## Problem requirements
Only the pictures are to be left out; write out the rest of the data exactly.

(Source records)
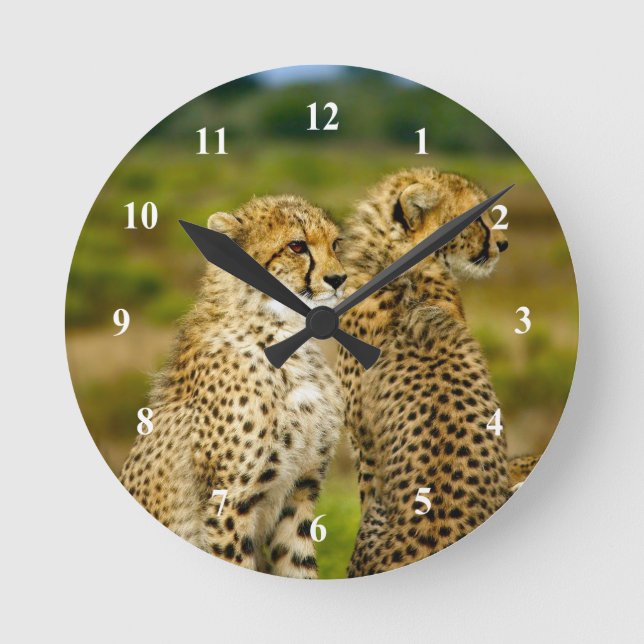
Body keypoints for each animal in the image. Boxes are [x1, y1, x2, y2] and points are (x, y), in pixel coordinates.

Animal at [120, 194, 347, 579]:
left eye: (336, 244)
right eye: (297, 246)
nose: (338, 278)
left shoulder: (300, 492)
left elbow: (299, 566)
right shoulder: (228, 503)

## Response
Body keypoints for each animal in the image. Boxes are [x1, y1, x2, y2] and points are (x, y), in pixel coordinates.

Animal at [120, 194, 347, 579]:
left eye: (336, 244)
right eye: (297, 246)
nose: (338, 278)
left shoulder: (300, 492)
left elbow: (299, 566)
right shoulder: (228, 503)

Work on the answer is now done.